TASK DESCRIPTION: Please retype the entries exactly as they stand, leaving out any pictures.

EXERCISE INPUT:
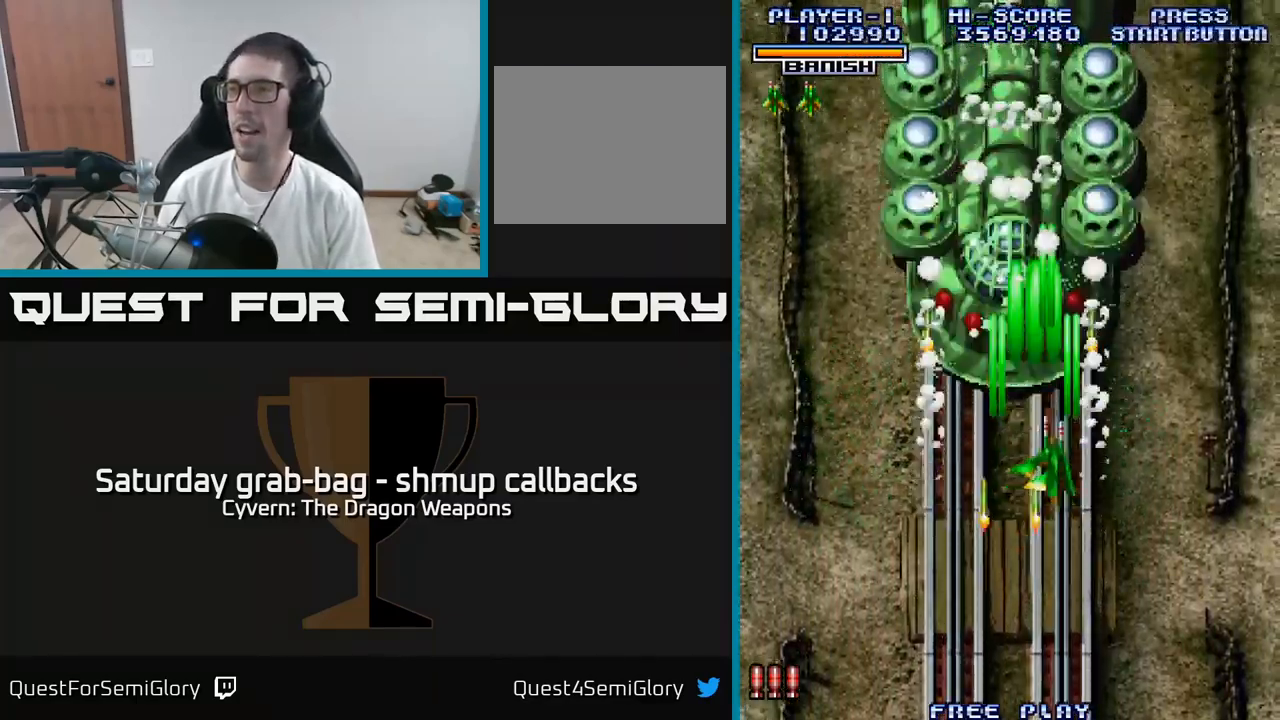
{"buttons": [], "left_stick": "center", "right_stick": "center", "events": [[50, "A", "down"], [67, "DPAD_UP", "down"], [117, "DPAD_RIGHT", "up"], [133, "A", "up"], [217, "A", "down"], [300, "A", "up"], [367, "DPAD_UP", "up"], [383, "A", "down"], [450, "A", "up"]]}
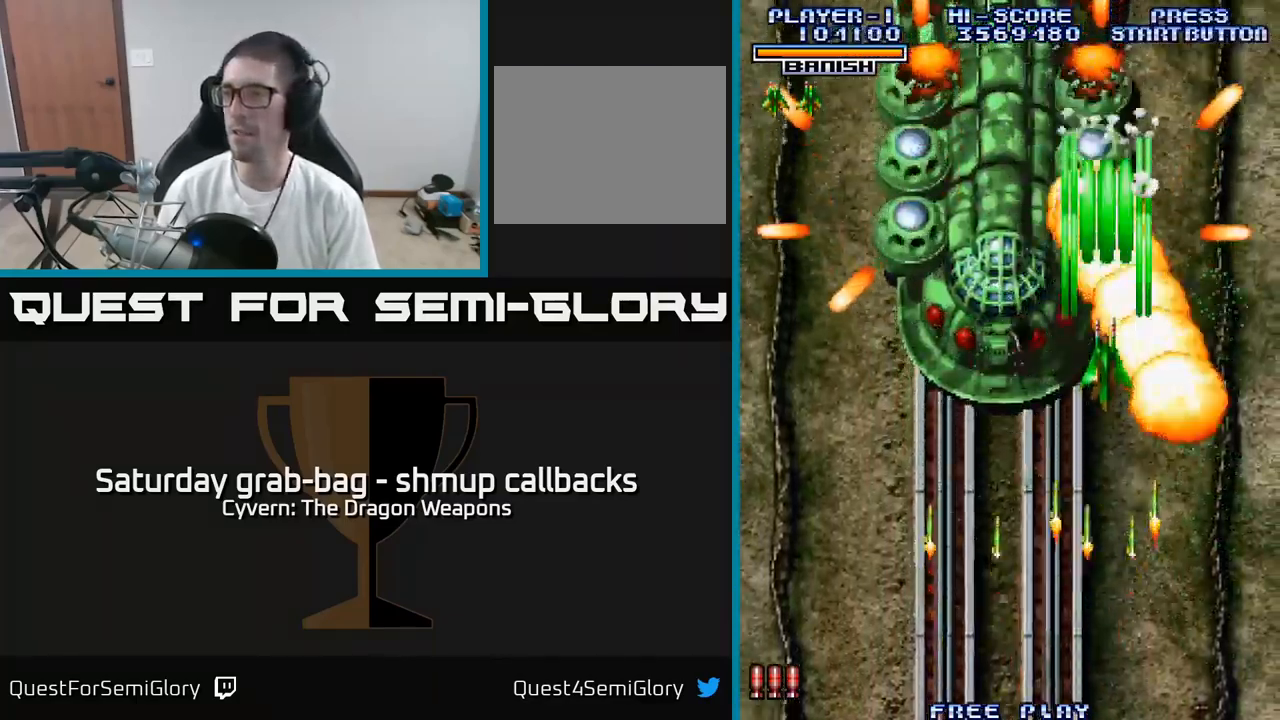
{"buttons": ["DPAD_DOWN"], "left_stick": "center", "right_stick": "center", "events": [[33, "A", "down"], [117, "A", "up"], [200, "A", "down"], [217, "DPAD_LEFT", "down"], [233, "DPAD_DOWN", "down"], [283, "A", "up"], [317, "DPAD_LEFT", "up"], [367, "A", "down"], [467, "A", "up"]]}
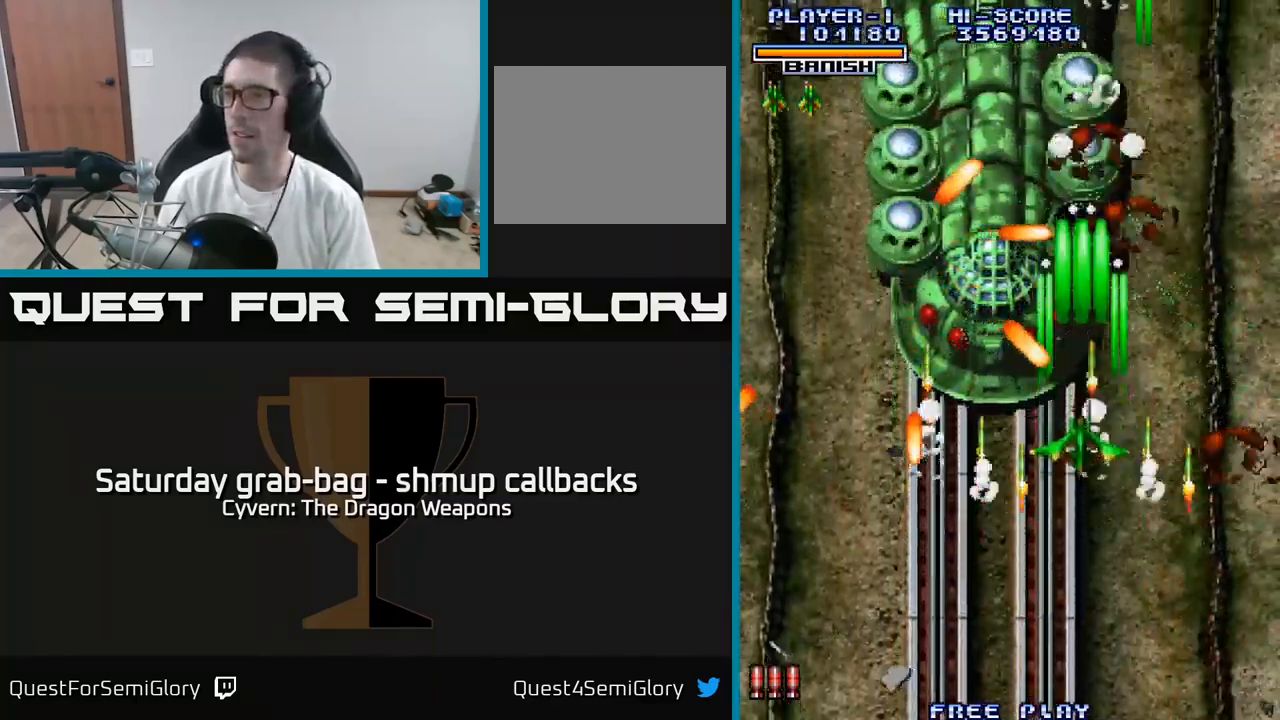
{"buttons": ["A", "DPAD_LEFT"], "left_stick": "center", "right_stick": "center", "events": [[50, "A", "down"], [167, "A", "up"], [167, "DPAD_LEFT", "down"], [183, "DPAD_DOWN", "up"], [250, "A", "down"], [333, "A", "up"], [433, "A", "down"]]}
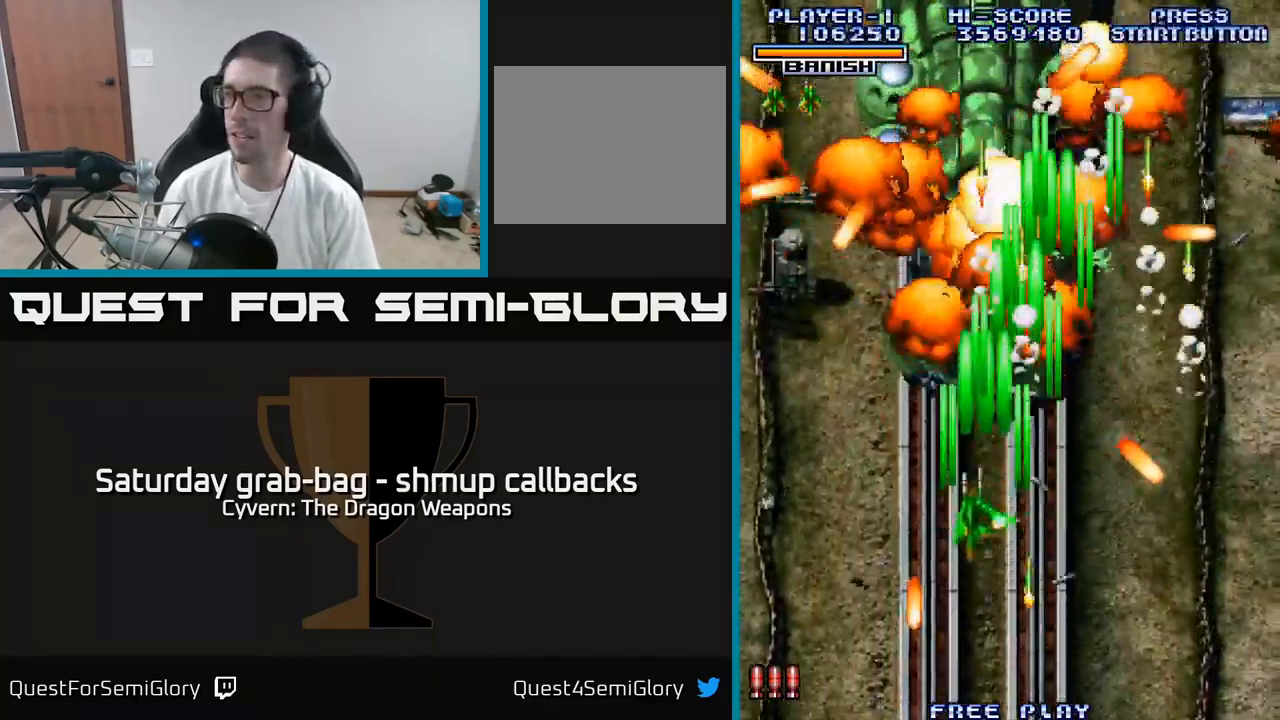
{"buttons": ["A", "DPAD_DOWN"], "left_stick": "center", "right_stick": "center"}
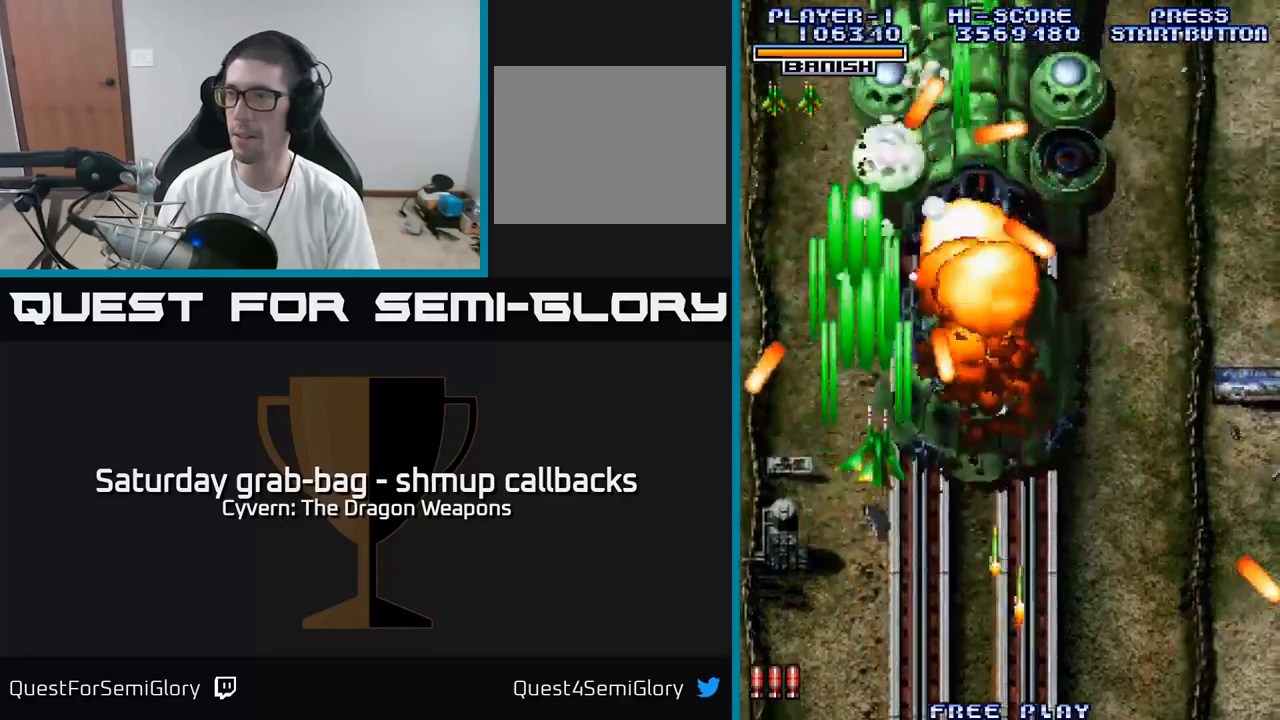
{"buttons": ["A", "DPAD_UP"], "left_stick": "center", "right_stick": "center", "events": [[34, "A", "up"], [134, "A", "down"], [217, "A", "up"], [217, "DPAD_DOWN", "up"], [300, "DPAD_UP", "down"], [317, "A", "down"], [400, "A", "up"], [500, "A", "down"]]}
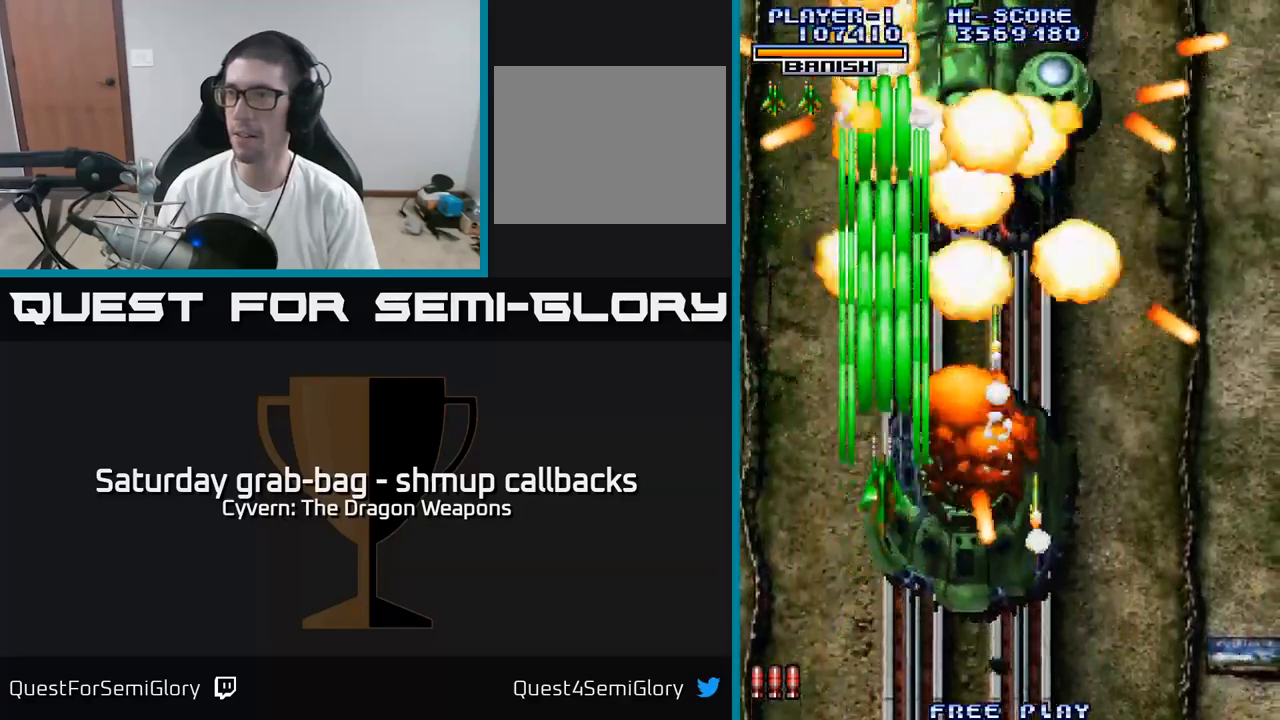
{"buttons": ["DPAD_DOWN"], "left_stick": "center", "right_stick": "center", "events": [[67, "A", "up"], [167, "A", "down"], [250, "A", "up"], [284, "DPAD_LEFT", "down"], [300, "DPAD_UP", "up"], [317, "DPAD_LEFT", "up"], [334, "A", "down"], [367, "DPAD_DOWN", "down"], [450, "A", "up"]]}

TASK SOLUTION:
{"buttons": [], "left_stick": "center", "right_stick": "center", "events": [[50, "A", "down"], [67, "DPAD_UP", "down"], [117, "DPAD_RIGHT", "up"], [133, "A", "up"], [217, "A", "down"], [300, "A", "up"], [367, "DPAD_UP", "up"], [383, "A", "down"], [450, "A", "up"]]}
{"buttons": ["DPAD_DOWN"], "left_stick": "center", "right_stick": "center", "events": [[33, "A", "down"], [117, "A", "up"], [200, "A", "down"], [217, "DPAD_LEFT", "down"], [233, "DPAD_DOWN", "down"], [283, "A", "up"], [317, "DPAD_LEFT", "up"], [367, "A", "down"], [467, "A", "up"]]}
{"buttons": ["A", "DPAD_LEFT"], "left_stick": "center", "right_stick": "center", "events": [[50, "A", "down"], [167, "A", "up"], [167, "DPAD_LEFT", "down"], [183, "DPAD_DOWN", "up"], [250, "A", "down"], [333, "A", "up"], [433, "A", "down"]]}
{"buttons": ["A", "DPAD_DOWN"], "left_stick": "center", "right_stick": "center"}
{"buttons": ["A", "DPAD_UP"], "left_stick": "center", "right_stick": "center", "events": [[34, "A", "up"], [134, "A", "down"], [217, "A", "up"], [217, "DPAD_DOWN", "up"], [300, "DPAD_UP", "down"], [317, "A", "down"], [400, "A", "up"], [500, "A", "down"]]}
{"buttons": ["DPAD_DOWN"], "left_stick": "center", "right_stick": "center", "events": [[67, "A", "up"], [167, "A", "down"], [250, "A", "up"], [284, "DPAD_LEFT", "down"], [300, "DPAD_UP", "up"], [317, "DPAD_LEFT", "up"], [334, "A", "down"], [367, "DPAD_DOWN", "down"], [450, "A", "up"]]}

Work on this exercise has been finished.